Tsunami was designed with the following goals:

  1. Simplest possible integration into existing software
  2. Easy to turn off and be certain it leaves no impact when disabled
  3. Minimalistic API with no exposure of internal object tracking, allocation, etc.
  4. High internal book keeping performance. Tsunami should have the smallest possible impact on the performance of the application it is measuring.
  5. Re-use of existing standard hardware data file format. VCD (Value Change Dump) has been around for many years and allows any hardware wave viewer to see the output from Tsunami.

Using Tsunami

Here is a picture which shows the most critical APIs being used and the resulting waveforms:

How Tsunami works internally

Tsunami logs change deltas to variables that you ask it to monitor in your program. In order to make it quick and easy to make variables, you refer to a variable in Tsunami with a c-string name that can optionally represent a hierarchy, i.e. “root.state_machine_a.index”. If the name hasn’t been seen before, Tsunami will create a record for it internally and automatically. To make it faster, Tsunami caches a c-string to internal variable lookup using a local static variable is placed in your code directly.

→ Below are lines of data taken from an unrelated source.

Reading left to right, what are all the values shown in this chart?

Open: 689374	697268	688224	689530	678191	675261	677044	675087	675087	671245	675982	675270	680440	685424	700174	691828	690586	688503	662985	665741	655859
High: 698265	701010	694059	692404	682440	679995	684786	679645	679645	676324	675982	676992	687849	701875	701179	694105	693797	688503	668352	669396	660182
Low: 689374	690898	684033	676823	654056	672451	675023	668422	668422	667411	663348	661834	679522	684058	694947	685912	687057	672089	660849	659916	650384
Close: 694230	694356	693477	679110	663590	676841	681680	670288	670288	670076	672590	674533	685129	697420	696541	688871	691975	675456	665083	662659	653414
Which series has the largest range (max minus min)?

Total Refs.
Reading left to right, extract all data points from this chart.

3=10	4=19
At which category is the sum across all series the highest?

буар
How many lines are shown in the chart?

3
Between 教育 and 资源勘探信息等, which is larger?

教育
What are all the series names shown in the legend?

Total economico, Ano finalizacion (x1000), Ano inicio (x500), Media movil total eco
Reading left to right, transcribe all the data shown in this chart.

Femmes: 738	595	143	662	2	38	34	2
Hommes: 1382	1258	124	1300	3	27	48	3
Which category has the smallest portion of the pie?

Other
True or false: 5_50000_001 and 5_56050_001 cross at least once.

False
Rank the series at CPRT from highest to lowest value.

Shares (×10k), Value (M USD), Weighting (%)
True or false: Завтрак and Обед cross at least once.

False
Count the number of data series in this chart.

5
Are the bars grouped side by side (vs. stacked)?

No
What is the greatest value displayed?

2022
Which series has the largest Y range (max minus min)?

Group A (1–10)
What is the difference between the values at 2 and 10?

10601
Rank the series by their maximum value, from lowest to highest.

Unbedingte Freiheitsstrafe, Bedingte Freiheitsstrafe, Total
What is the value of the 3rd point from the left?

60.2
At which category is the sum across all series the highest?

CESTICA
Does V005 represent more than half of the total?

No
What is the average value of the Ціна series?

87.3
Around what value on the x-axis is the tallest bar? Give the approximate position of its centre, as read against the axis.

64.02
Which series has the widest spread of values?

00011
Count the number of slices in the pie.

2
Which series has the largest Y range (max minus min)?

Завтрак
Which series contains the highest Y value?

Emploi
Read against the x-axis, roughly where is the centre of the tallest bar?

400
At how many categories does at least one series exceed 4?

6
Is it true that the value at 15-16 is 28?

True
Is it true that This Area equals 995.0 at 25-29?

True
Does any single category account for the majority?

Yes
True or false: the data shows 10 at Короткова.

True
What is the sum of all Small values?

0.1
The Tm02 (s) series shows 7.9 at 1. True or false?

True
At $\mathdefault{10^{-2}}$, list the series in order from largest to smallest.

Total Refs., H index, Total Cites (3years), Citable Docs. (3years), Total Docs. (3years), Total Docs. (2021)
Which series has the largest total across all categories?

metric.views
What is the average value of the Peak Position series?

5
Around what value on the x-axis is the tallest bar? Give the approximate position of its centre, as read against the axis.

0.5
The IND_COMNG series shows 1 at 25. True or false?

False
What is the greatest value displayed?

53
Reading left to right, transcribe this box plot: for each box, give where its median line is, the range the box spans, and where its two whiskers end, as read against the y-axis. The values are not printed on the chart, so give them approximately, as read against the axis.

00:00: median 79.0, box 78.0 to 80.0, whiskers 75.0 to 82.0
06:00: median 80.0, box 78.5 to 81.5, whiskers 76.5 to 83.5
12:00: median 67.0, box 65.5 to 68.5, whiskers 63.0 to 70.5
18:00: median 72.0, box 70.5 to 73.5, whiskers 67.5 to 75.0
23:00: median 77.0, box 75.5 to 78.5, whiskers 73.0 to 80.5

Tsunami’s internal log is a circular buffer containing a fixed data structure representing a value change delta or a jump in the timeline. It effectively run-length encodes variables. As a circular buffer, this means that it effectively maintains a sliding time window of your program state. You get to control the allocation size of the buffer. This works pretty well since you can run your program and quit it at any time and Tsunami will have recorded the most recent sequence of events up to the buffer size you allocated.

Tsunami Problems and limitations

Tsunami is far from perfect. It has a number of limitations that will probably get fixed gradually depending on whether they present a real problem:

  1. Multiple threads cannot concurrently operate on the same timeline and unexpected results will ensue if you try. You are responsible for placing Tsunami calls within a critical section.
  2. Multiple thread can concurrently operate on different timelines without issue.
  3. TsunamiStartTimeline() can be called concurrently on Linux/MacOSX. Windows will currently require your use of a critical section around this.
  4. All Tsunami values are 64-bit integers.